O prazo para entrega da declaração do Imposto de Renda Pessoa Física (IRPF) 2026 começou ontem (23) e segue até o dia 29 de maio.
E os mato-grossenses correram para acertar as contas com o Leão. Até às 21h de ontem, 29,6 mil tinham enviado a declaração. Conforme estatísticas do site da Receita Federal do Brasil, com informações em tempo real, são esperadas nesse ano 859.868 envios.
Do total já declarado pelos mato-grossenses, a maioria – 59,9% – optou pelo modelo pré-preenchido e a na totalidade, escolheram receber a restituição via Pix.
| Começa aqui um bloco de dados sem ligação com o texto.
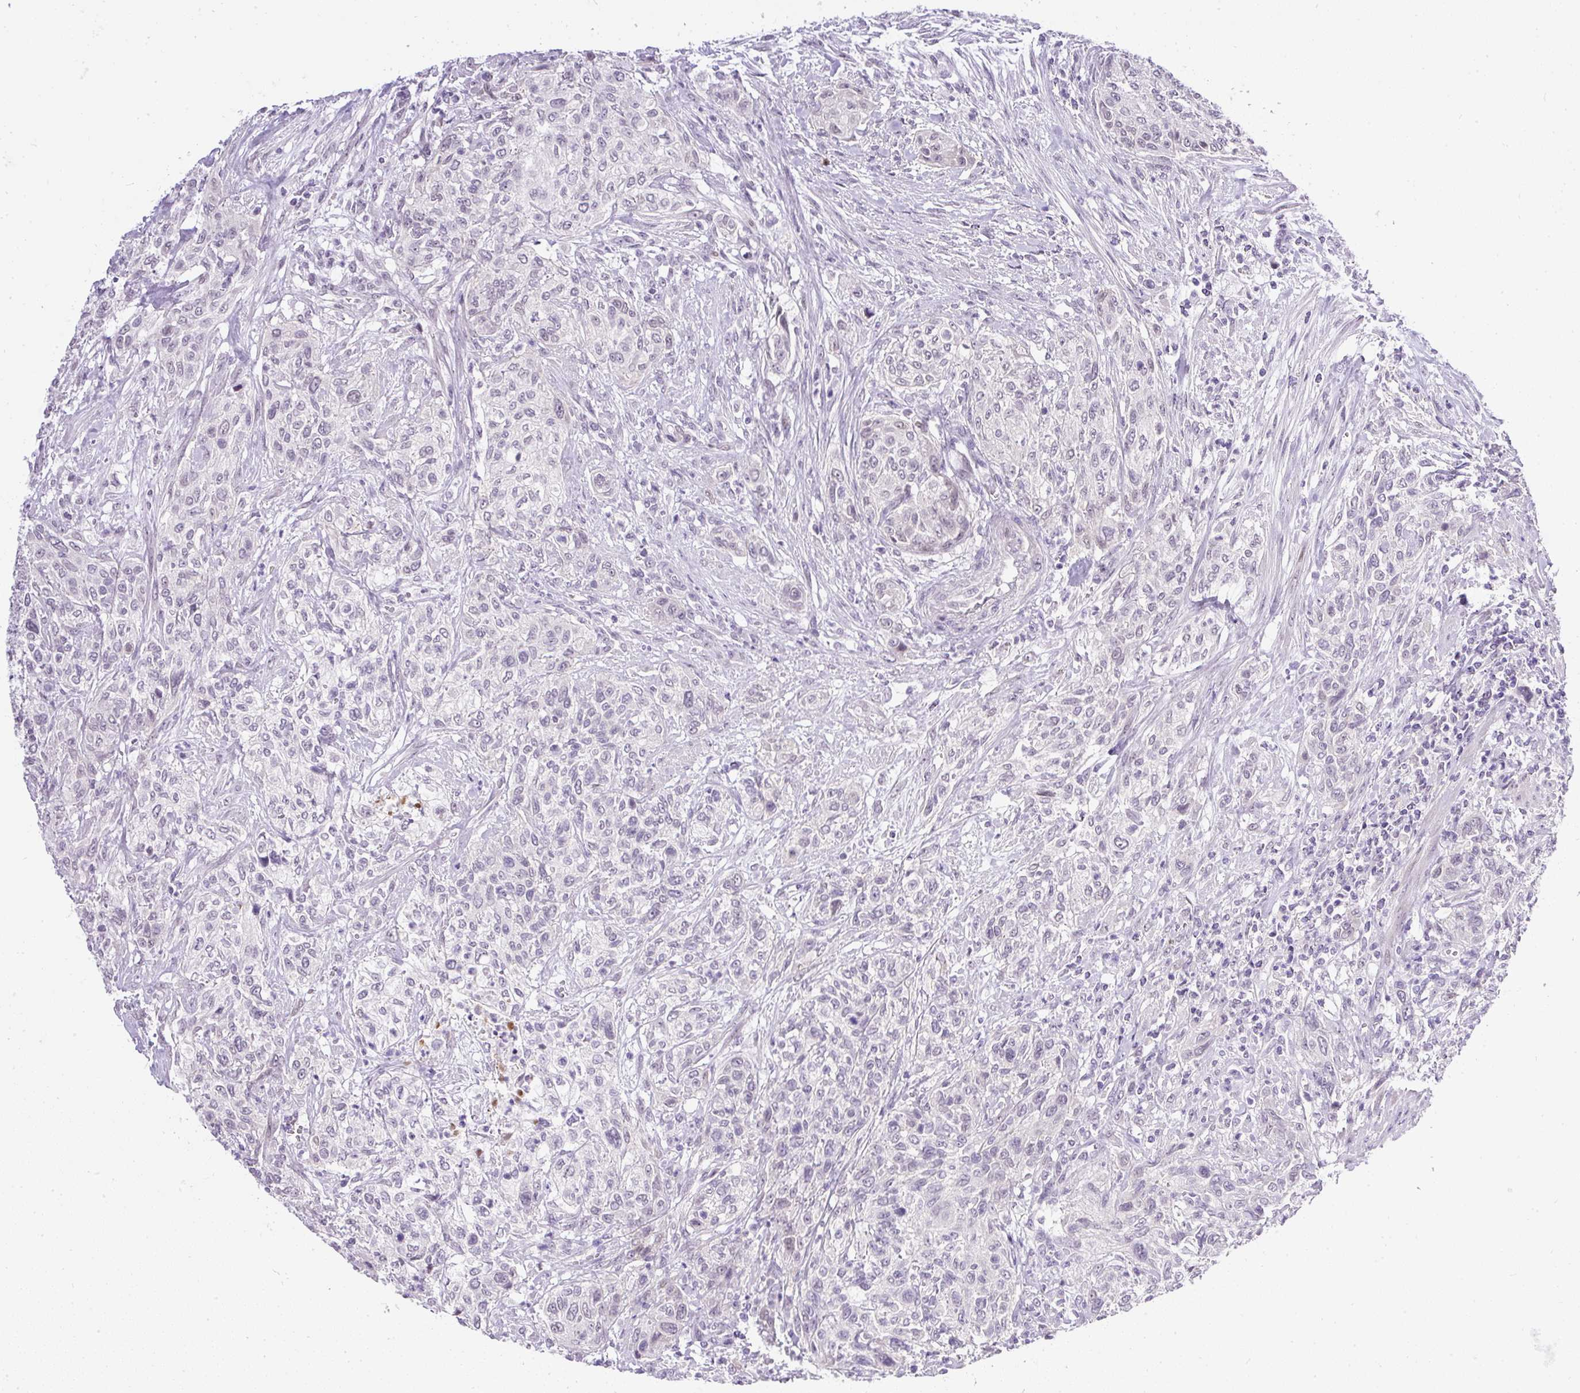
{"staining": {"intensity": "negative", "quantity": "none", "location": "none"}, "tissue": "urothelial cancer", "cell_type": "Tumor cells", "image_type": "cancer", "snomed": [{"axis": "morphology", "description": "Normal tissue, NOS"}, {"axis": "morphology", "description": "Urothelial carcinoma, NOS"}, {"axis": "topography", "description": "Urinary bladder"}, {"axis": "topography", "description": "Peripheral nerve tissue"}], "caption": "Tumor cells show no significant protein expression in urothelial cancer.", "gene": "WNT10B", "patient": {"sex": "male", "age": 35}}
Cerca de 33% dos contribuintes em dia são mulheres e com média de 41 anos de idade.
Caso a declaração seja feita após o prazo, o contribuinte terá que pagar uma multa mínima de R$ 165,74 e a máxima correspondente a 20% do imposto sobre a renda devido.
Apesar da isenção do Imposto de Renda para quem recebe até R$ 5 mil por mês ter iniciado no dia 1ª de janeiro, a declaração deste ano se refere aos rendimentos obtidos em 2025, desta forma a nova faixa de isenção só terá efeito prático na declaração a ser apresentada em 2027.
O presidente do Sindicato das Empresas de Serviços Contábeis e das Empresas de Assessoramento, Perícias, Informações e Pesquisas de Mato Grosso (Sescon/MT), Marco Aurélio Coelho, explica quem deve declarar o Imposto de Renda em 2026, quem ficará isento e quais os cuidados necessários.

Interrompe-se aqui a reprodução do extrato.